Capital gains tax in Croatia 2026
Croatia's clock is short: gains on shares, funds and other financial instruments are taxed at 12% only when sold within 2 years of purchase — hold longer and the gain is simply exempt.
Real estate mirrors the pattern at a higher rate: 24% on gains, but exemption after 2 years of ownership, or whenever you (or dependants) lived in the property.
At a glance
- top rate
- 24% (property and rights); 12% (financial assets)
- entry band
- 0% after the 2-year holding periods
- tax year basis
- Per disposal; financial gains reported annually
- filing deadline
- By end of February via the annual reporting form
- residency basis
- Residents: worldwide gains; non-residents: Croatian assets
- regime flag
- Inheritance- and divorce-related property sales exempt
Rates
Capital gains treatment (2026)
| Rate | Base | Applies to |
|---|---|---|
| 12% | Gain | Shares, funds and financial instruments sold within 2 years of acquisition |
| 0% | — | Financial instruments held more than 2 years |
| 24% | Gain (inflation-adjusted cost) | Real estate and property rights sold within 2 years |
| 0% | — | Property held over 2 years, lived in by you or dependants, or sold on divorce or inheritance |
| 24% | Gain | Employee stock and stock options, taxed at disposal |
Thresholds & allowances
- Movable propertyExempt
Private sales of cars, furniture and other movables are outside the tax unless business assets
- Inflation adjustmentAcquisition cost indexed
Property gains are computed against the inflation-adjusted purchase price plus sale costs
Residency
Residency trigger
Residents track the 2-year clock per asset; taxable financial gains are pooled and reported once a year by end-February.
Non-resident treatment
Non-residents pay the same 12%/24% on Croatian financial assets and real estate, with the same 2-year exemptions.
Notes
- Losses on property and rights only offset gains of the same kind.

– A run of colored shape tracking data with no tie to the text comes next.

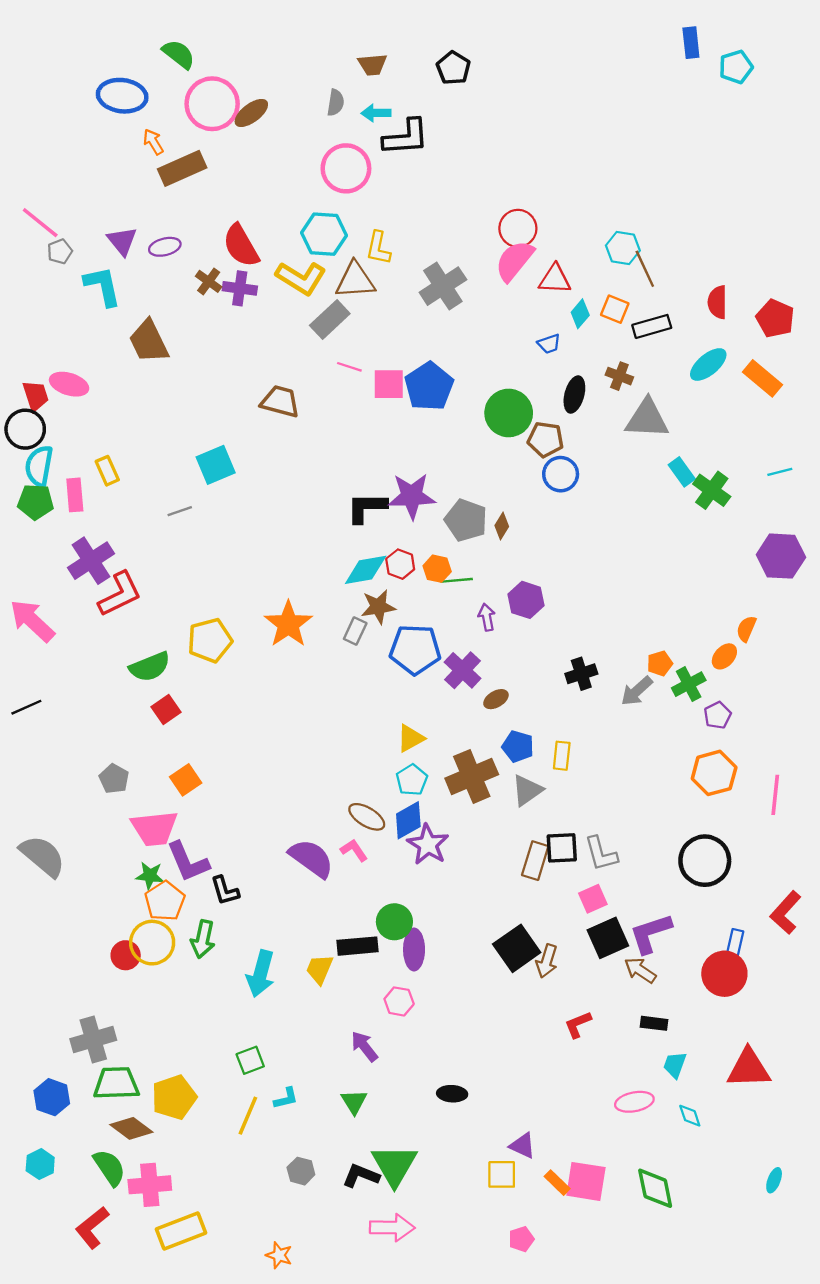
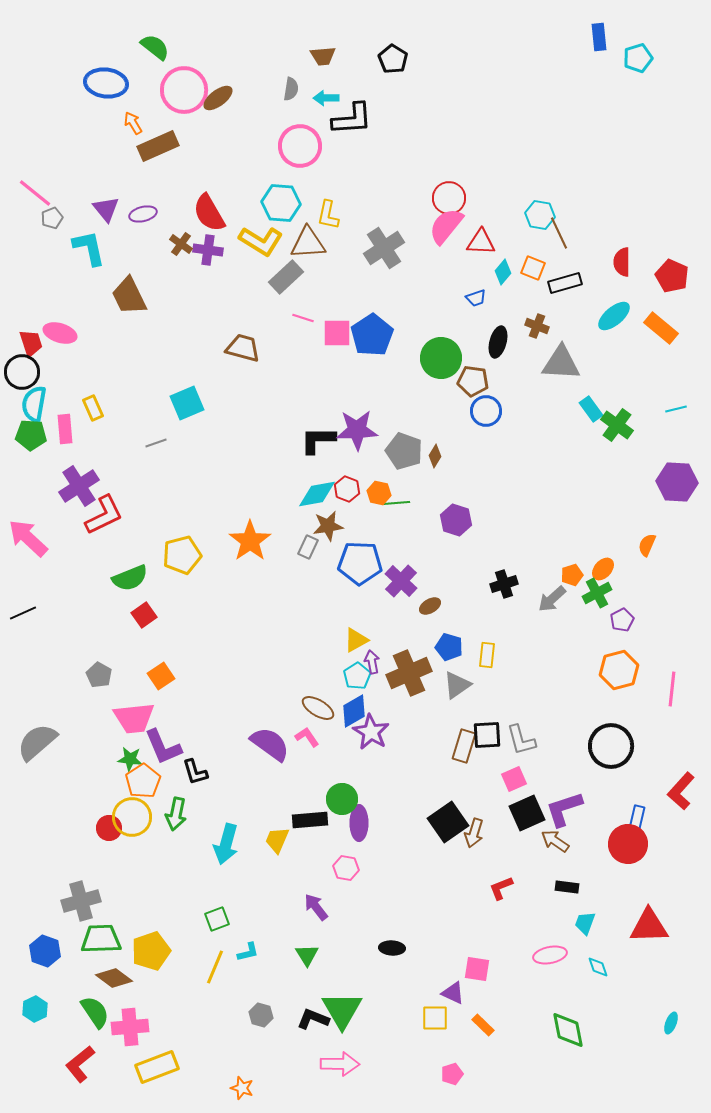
purple arrow: (487, 617) -> (372, 662), moved
orange ellipse: (724, 656) -> (603, 569), moved
gray semicircle: (43, 856) -> (37, 742), turned -81
pink square: (586, 1181) -> (477, 969), moved, size x0.7

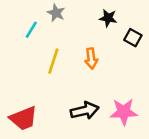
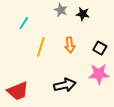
gray star: (56, 13) -> (61, 10), moved
black square: (133, 38) -> (100, 48), moved
pink star: (124, 112) -> (99, 74), moved

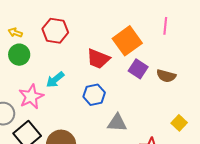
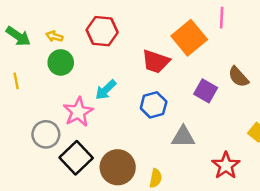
pink line: (165, 26) -> (222, 18), moved
purple square: (138, 69) -> (206, 91), moved
brown semicircle: (166, 76) -> (238, 77), turned 36

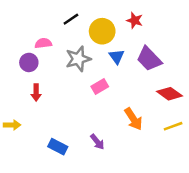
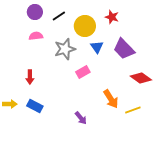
purple circle: (29, 62) -> (35, 12), moved
yellow line: (173, 126) -> (133, 110), moved
blue rectangle: (58, 147) -> (35, 106), moved

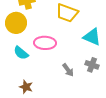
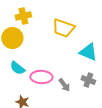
pink ellipse: (45, 43) -> (41, 77), moved

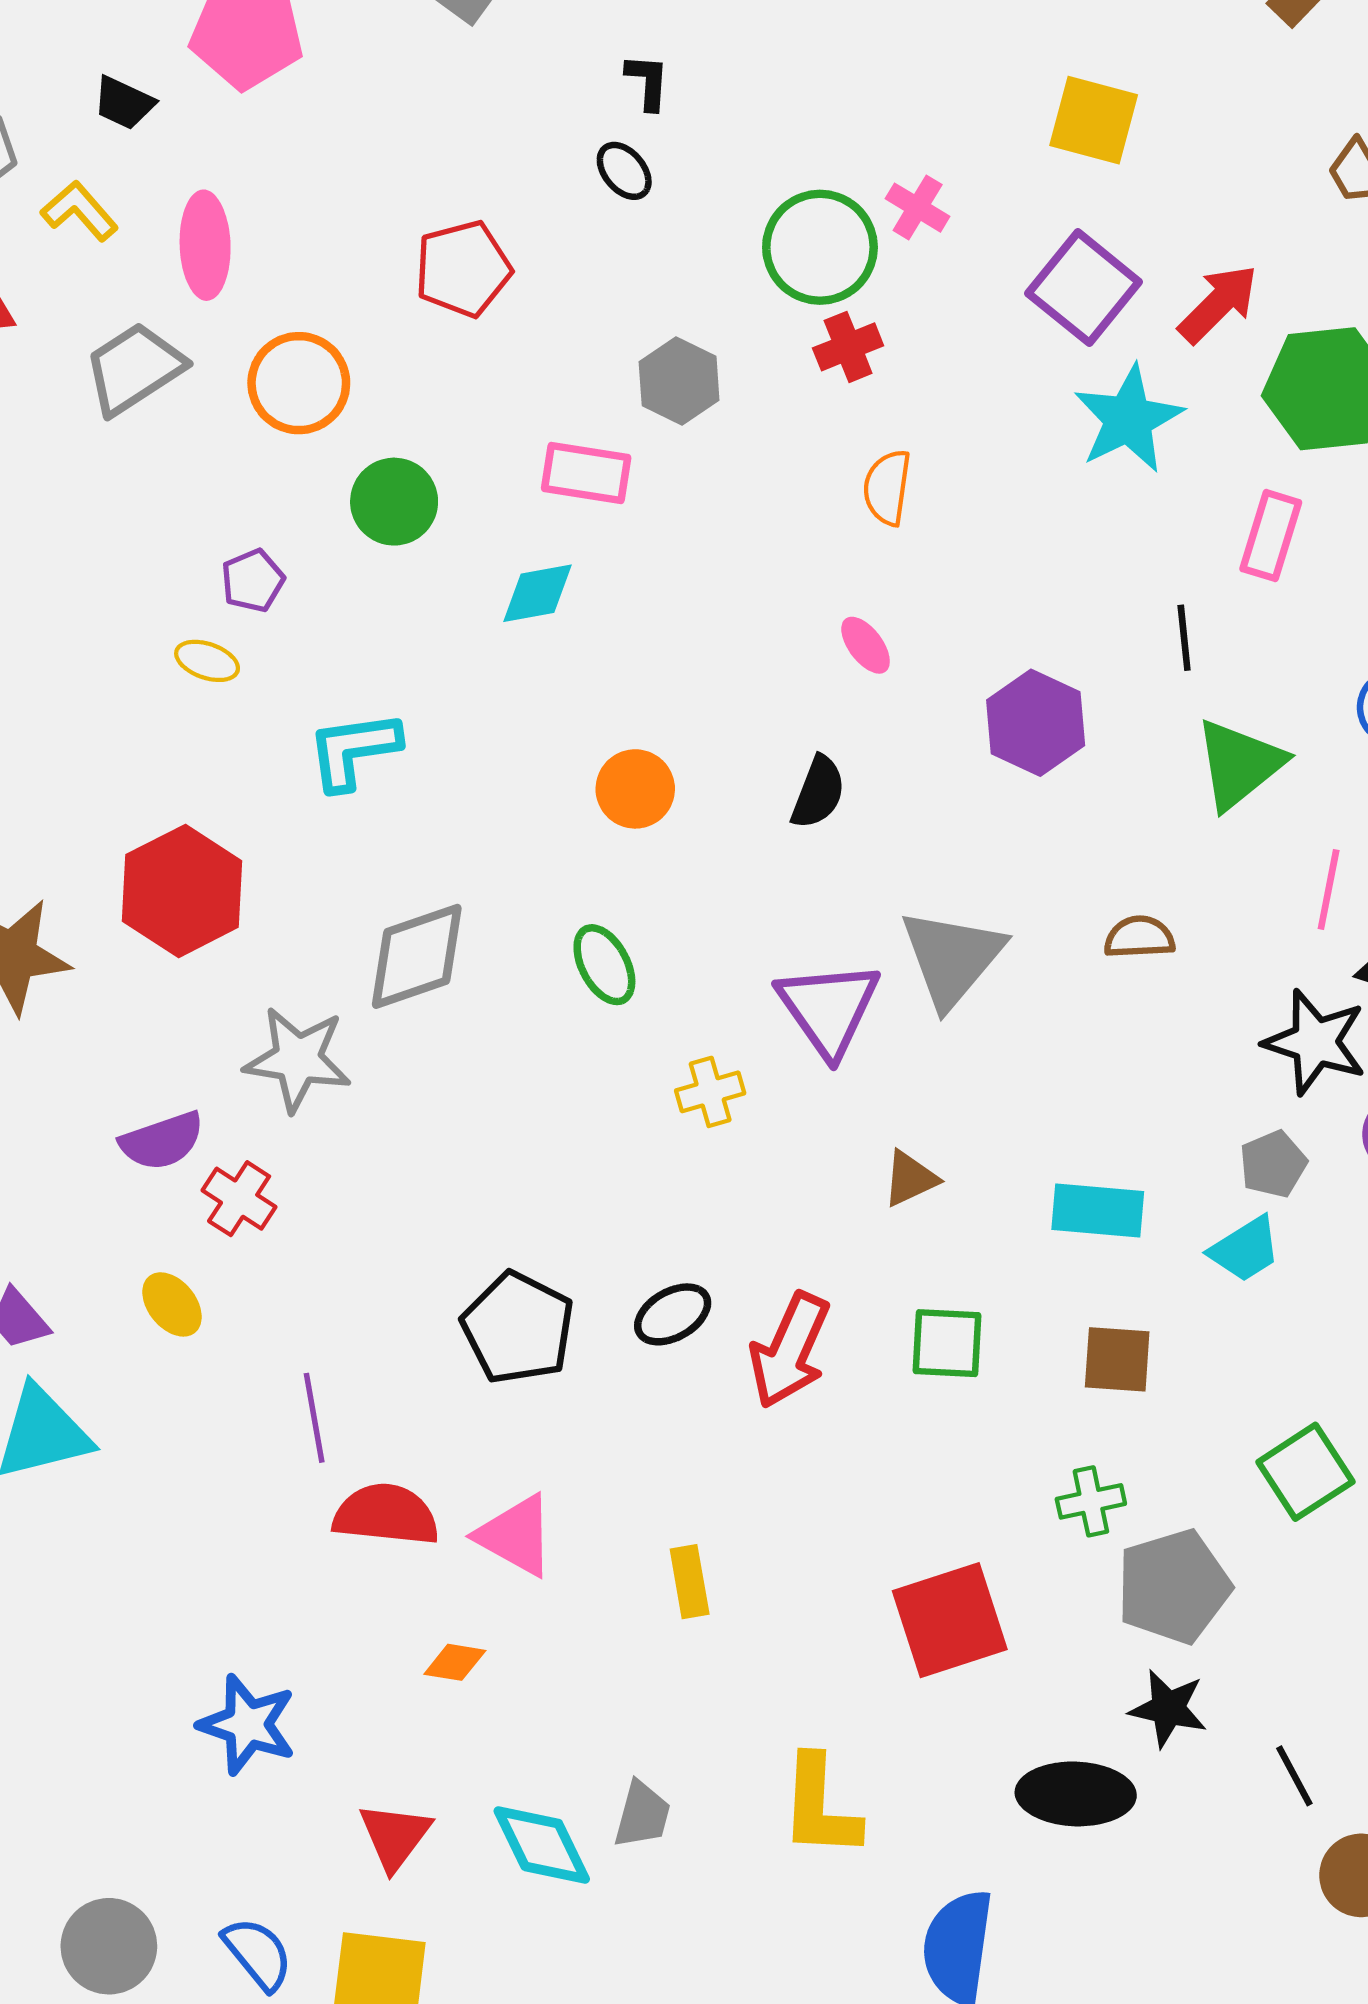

- Employee share awards from the employer bear a final 24% withholding on receipt; later disposal gains follow the stock-option rules.
- There is no wealth tax; a separate local property levy applies to cottages and vehicles.
- The 2-year financial-instrument exemption makes Croatia one of the fastest routes to tax-free investing in the European Union.
FAQ
How long until share gains are tax-free?
2 years — sales within that window pay a flat 12%, sales after it pay 0%.
What tax applies to selling property?
24% on the inflation-adjusted gain if sold within 2 years of purchase — but 0% after 2 years, or if you lived there, or on divorce- and inheritance-linked sales.
Figures: tax year 2026, compiled from public sources. Not tax advice.